I found the overall shape of the Arc Mouse to be spot-on for the way I like to use mice. It is big enough to keep the majority of your palm off the desk but allows you to rest the wrist on the mousing surface for precise control, and to prevent fatigue. The Exposé function of the scroll wheel click is very useful to switch between active windows without lifting your hand from the mouse.
The rubberized sides do allow you to get a good grip and the friction-reducing pads help the Arc mouse glide smoothly. I learned to altogether avoid trying to think up a good way to utilize the side button and just treated the mouse as a three-button device. The Intellipoint software breaks no new ground in mouse control, but its installation did prove to be a minor annoyance that really could be avoided with the inclusion of a CD in the box, and more precise on-screen instructions.

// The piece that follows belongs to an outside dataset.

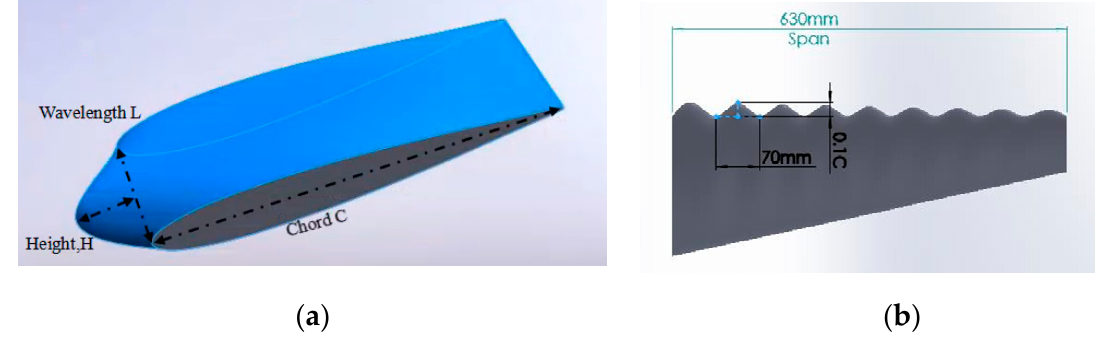
Figure 2. Sketch of ( a ) one leading-edge sinusoidal tubercle and ( b ) 3D blade with 9 tubercles ( H = 0.1 C 0 ( s ) , model H10N9).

At the end of the day, I found myself wishing that the Arc Mouse could take advantage of Bluetooth that is built-in to every modern laptop sold today. Although the magnetic dongle holder is clever, and the wireless dongle itself is small, it’s just another little piece to forget or misplace if you do a lot of traveling, which this mouse otherwise excels at.
It took me a while to notice, but in the little crevice dividing the left and right mouse buttons hides a bi-color LED battery indicator. Folding the mouse for travel also turns it off, so when the mouse is unfolded, the battery LED turns on to indicate the charge remaining. Green for satisfactory, red for a low charge. The light stays on only for about 10 seconds.

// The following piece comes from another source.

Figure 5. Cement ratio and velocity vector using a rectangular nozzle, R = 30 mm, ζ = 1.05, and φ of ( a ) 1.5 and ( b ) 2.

On the underside of the mouse lies the battery compartment, which houses two AAA batteries, and a little well that smartly serves as a magnetic holder for the USB wireless dongle. Just place the dongle here, fold the mouse to encapsulate the dongle, and pop the works in the provided imitation suede carry case. Nice.

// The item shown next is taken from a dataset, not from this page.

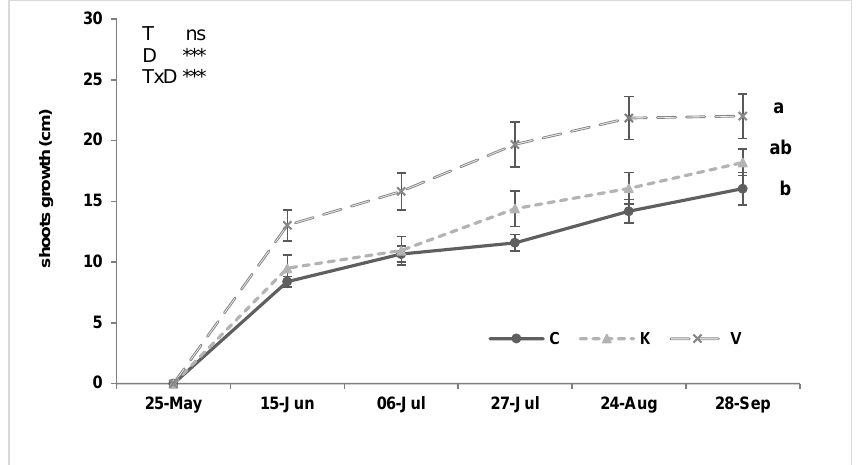
Figure 2. Effects of kaolin (K), di-1-p-menthene (V) on shoots growth during the growing season. C: control. Different letters indicate significant differences according to Duncan’s multiple-range test ( p = 0.05). * indicates the first application of the anti-transpirants. Vertical bars indicate ± SE of the means, n = 10 plants for treatments. Asterisks indicate significant effect of biostimulant treatment (T), days of measurements (D), and their interaction (T × D), according to two-way ANOVA (ns, *, **, *** non-significant or significant at p ≤ 0.05, 0.01, and 0.001, respectively)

The elegant carry case, a nice included feature, has a weakly magnetic catch on the lip to secure its contents without straps or snaps or zippers.
This Fall, Microsoft released two portable wireless mice into the wild: the Arc Mouse reviewed here, and the Explorer Mini Mouse with BlueTrack technology.
The Explorer Mini is also a 2.4 GHz wireless travel mouse but differs from the Arc mouse in the following significant ways:
In my review time with both mice, I found the Arc Mouse to be the far better travel mouse because of the folding design with a magnetic dongle holder, smaller dongle, and carry case. However, the Explorer Mini is the better travel mouse for desktop use, with better tracking, a more solid feel, and a smooth, expensive-feeling scroll wheel. It is a clunky option for travel because the large dongle, when stored in the snap-in location, is easy to lose and protrudes awkwardly from the bottom of the bulky mouse. I enjoyed using both travel mice; your choice should depend on what importance you place on portability.
Microsoft takes a rare industrial design risk in order to come up with a truly innovative new entrant into the portable mouse market. Despite a few flaws in usability and set-up, the Arc Mouse is an excellent travel companion, and capable of replacing the general-purpose desktop mouse for those who have fairly basic requirements. Microsoft really must be commended for giving the road warriors a beautiful, ergonomic alternative to a bulky mouse or annoying trackpad, and for that reason alone, the Arc Mouse is a worthy recipient of my recommendation.